Ce fantasme de clôture qui prend la forme de la société secrète, du « club » clandestin ou de l’espace caché par l’épaisseur des forêts ou l’isolement des routes, condamne les personnages à raffiner des cruautés qui occupent l’essentiel de leurs journées. L’intrigue devient une mécanique qui tourne à vide et le héros un bourreau qui choisit, par réaction, de se couper de la sensibilité, de l’actualité révolutionnaire et de l’histoire en marche.

Conclusion

Cette traversée du XVIIIe siècle, avec comme guide la question de l’identité du personnage, ne pourrait se refermer sans évoquer le cas particulier des émigrés. Ces aristocrates exilés, qui reviennent en France en 1802 après avoir été chassés du territoire, impriment leur empreinte durable sur la littérature au tournant du siècle.

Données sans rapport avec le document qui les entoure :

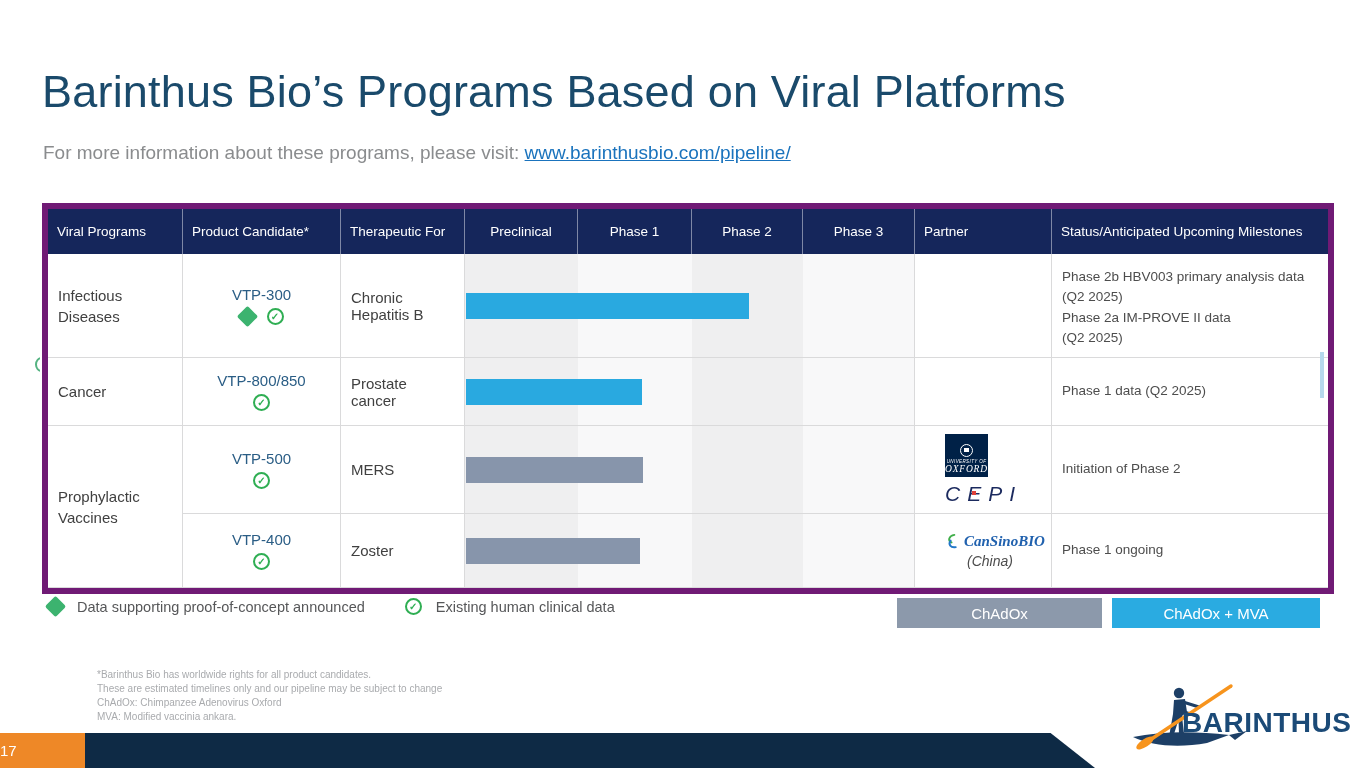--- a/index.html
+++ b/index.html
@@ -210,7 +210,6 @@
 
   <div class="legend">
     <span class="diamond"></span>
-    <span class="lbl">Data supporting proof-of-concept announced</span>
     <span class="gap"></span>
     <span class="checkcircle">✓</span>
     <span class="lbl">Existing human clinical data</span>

Le roman de Sénac de Meilhan, L’Émigré, appelle en 1797 à la compassion pour ces « victimes du sort », « errantes » à travers toute l’Europe, et qui paient le prix d’une naissance en décalage avec les avancées de l’histoire. Avant que Chauteaubriand ne livre, dans ses Mémoires d’outre-tombe, le récit de ce retour d’exil en forme de pèlerinage à travers le temps, le livre de Sénac inaugure cette vogue du héros déraciné sous le Consulat. Privés de repères à la fois spatiaux et temporels, les émigrés découvrent la nécessité de vivre avec une nouvelle histoire. Leur isolement et leur différence, en forme de malédiction, ouvre incontestablement la voie aux brigands, bagnards et autres mélancoliques du siècle suivant.